— Begin Passage —
Could Australia Tax the Family Home?

The CGT main residence exemption debate explained -what's been proposed, what's unlikely, and what it means for you

Published April 2026

Quick Summary

  • What's been proposed? Several think tanks and economists have called for removing or capping the main residence CGT exemption as a way to address Australia's housing affordability crisis.
  • Current law: When you sell your primary home in Australia, any capital gain is completely exempt from CGT -no legislation has changed this.
  • No legislation passed: As of April 2026, no government has introduced a bill to change the main residence exemption. These remain proposals only, discussed by policy groups and academics.
  • Politically unlikely: Both major parties have repeatedly ruled out taxing the family home. It remains one of the most politically untouchable policies in Australia.
  • Shares and investments unaffected: The CGT treatment of shares, ETFs, and investment properties is unchanged -existing rules (including the 50% discount for assets held over 12 months) continue to apply.

What Is the Main Residence CGT Exemption?

Under current Australian tax law, when you sell your primary place of residence -your family home -any capital gain you make is fully exempt from Capital Gains Tax (CGT). This has been the case since CGT was introduced in Australia in 1985. It means that if you bought your home for $500,000 and sold it for $1,200,000, the $700,000 gain is tax-free.
— End Passage —
— Begin Extracted material —
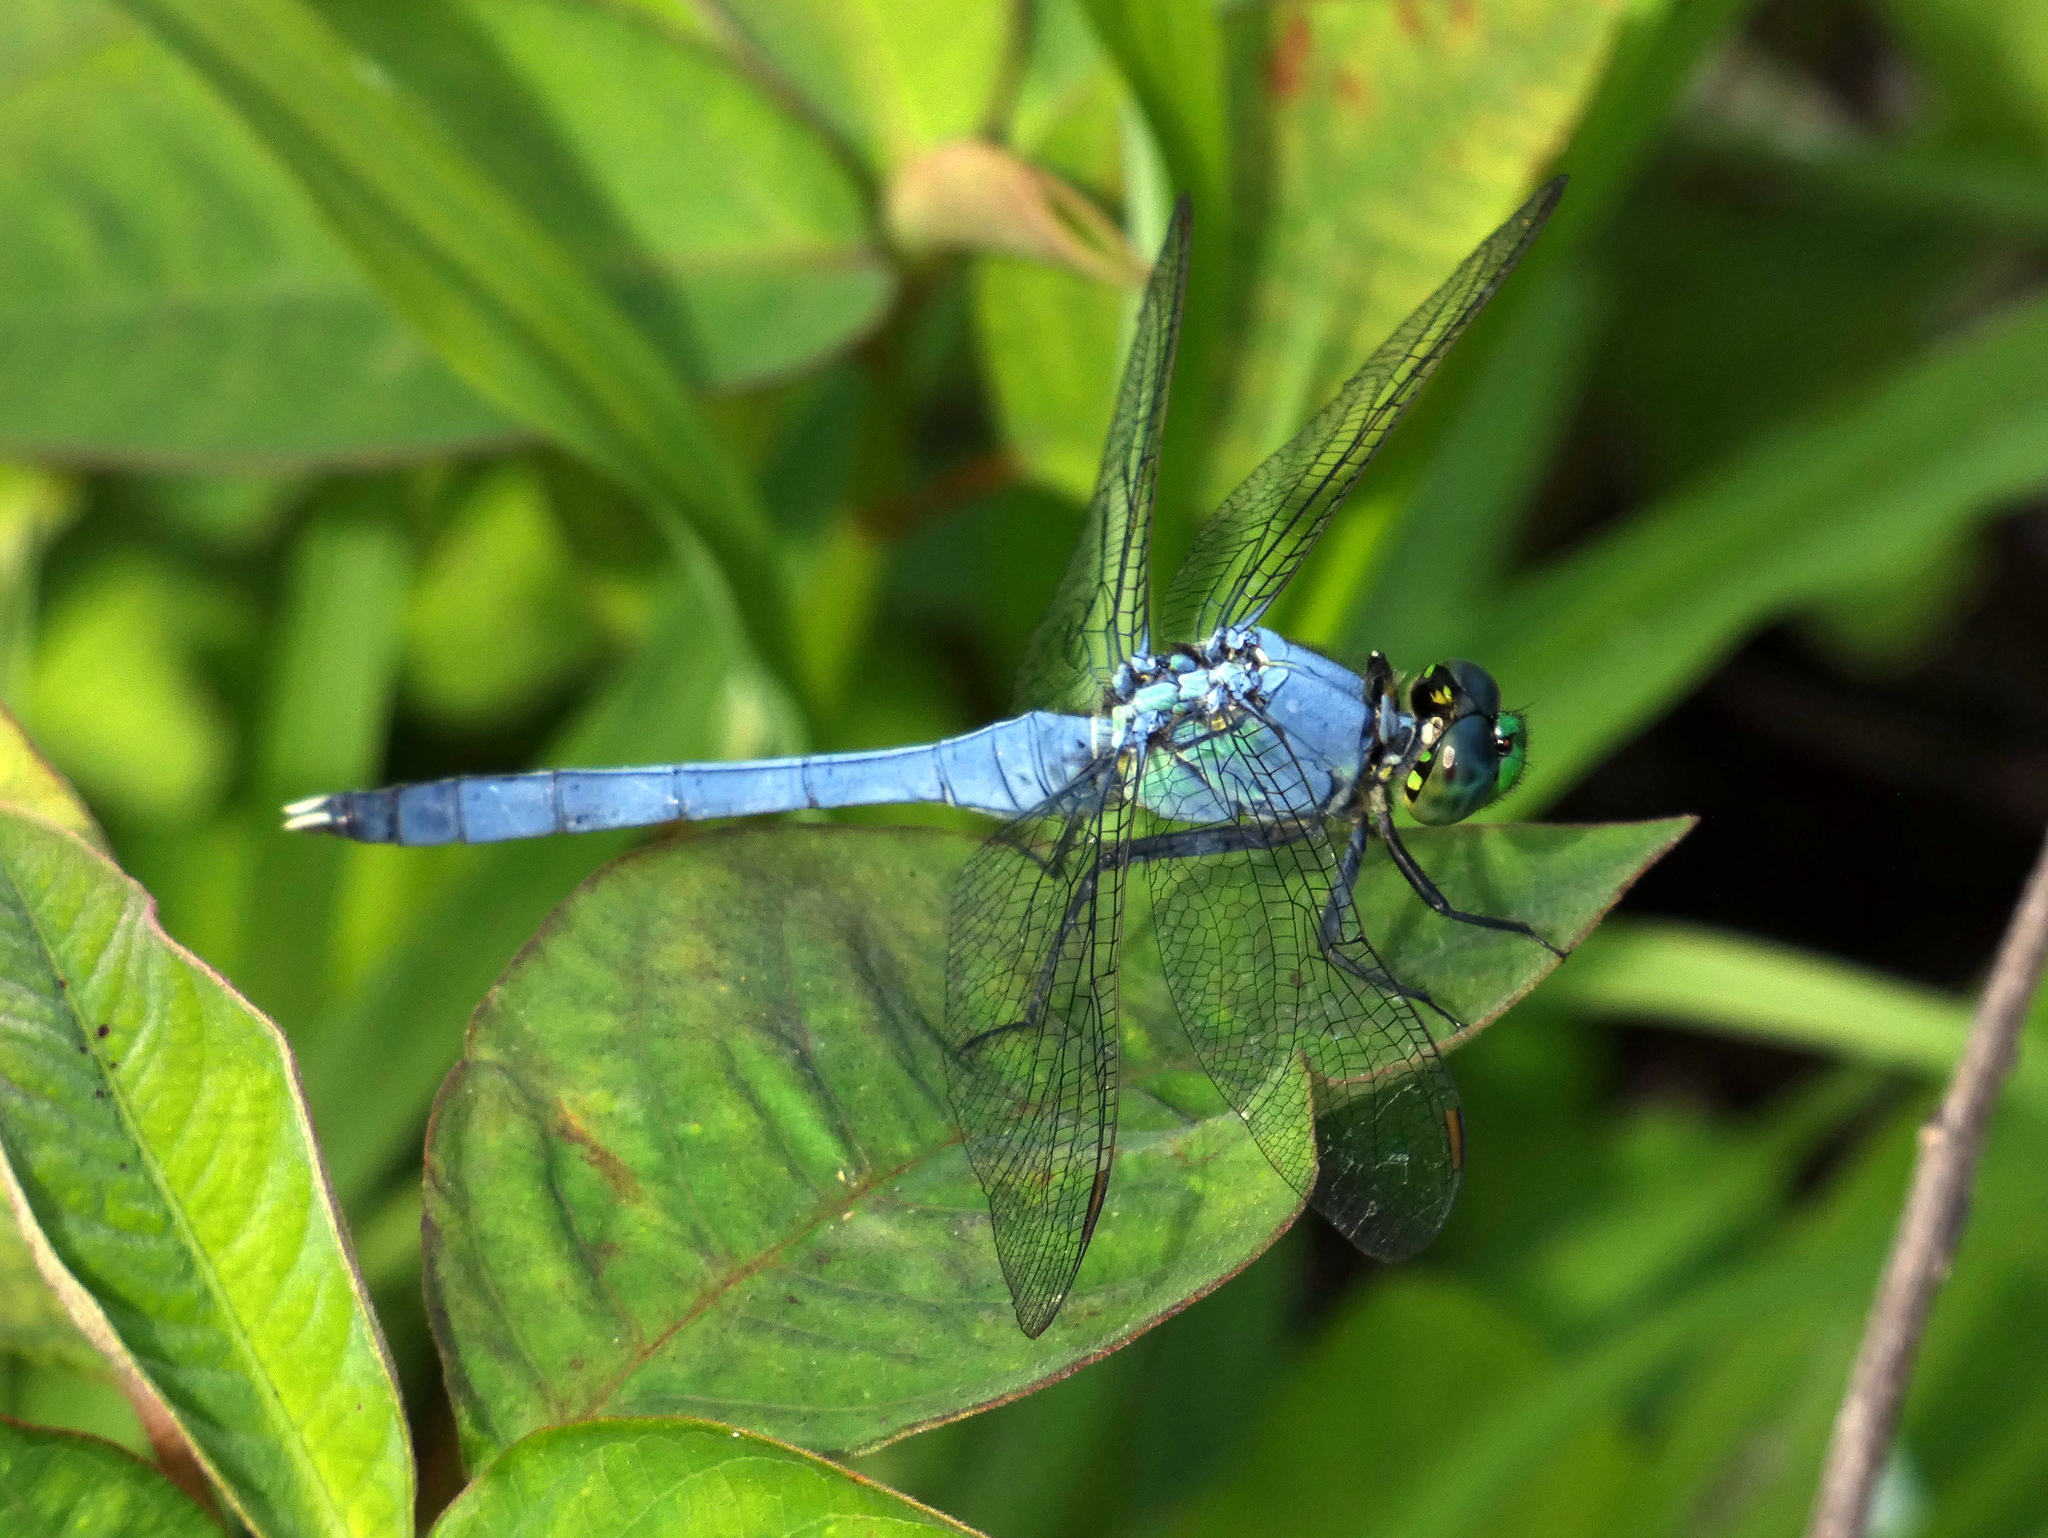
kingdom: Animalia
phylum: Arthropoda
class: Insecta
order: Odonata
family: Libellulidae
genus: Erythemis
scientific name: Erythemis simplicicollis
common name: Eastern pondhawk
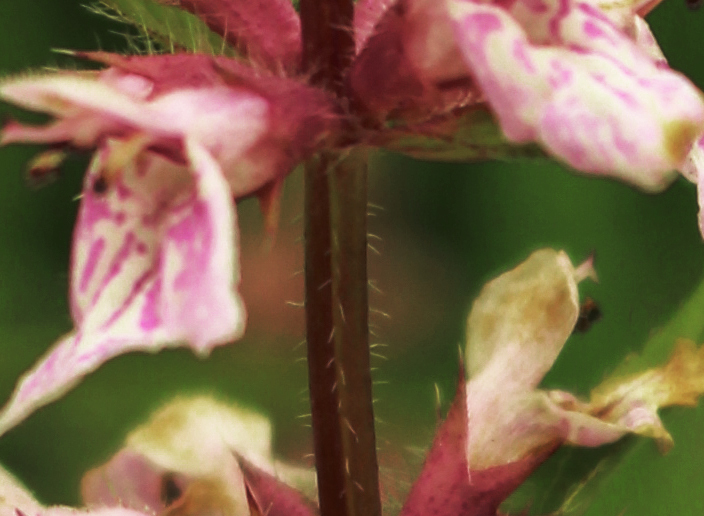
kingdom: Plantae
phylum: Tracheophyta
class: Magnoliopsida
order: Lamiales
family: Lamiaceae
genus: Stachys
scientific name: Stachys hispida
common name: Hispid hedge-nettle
— End Extracted material —
◆ To-do list:
a) In the passage on taxing the family home, since what year has a capital gain on the sale of a primary home been exempt from CGT in Australia?
b) Reproduce the records from the line "kingdom: Plantae" down through the end of the records, swapping "common name" for "vernacular name" and leaving everything else unchanged.

◆ The results:
a) Since 1985, when CGT was introduced in Australia.

b)
kingdom: Plantae
phylum: Tracheophyta
class: Magnoliopsida
order: Lamiales
family: Lamiaceae
genus: Stachys
scientific name: Stachys hispida
vernacular name: Hispid hedge-nettle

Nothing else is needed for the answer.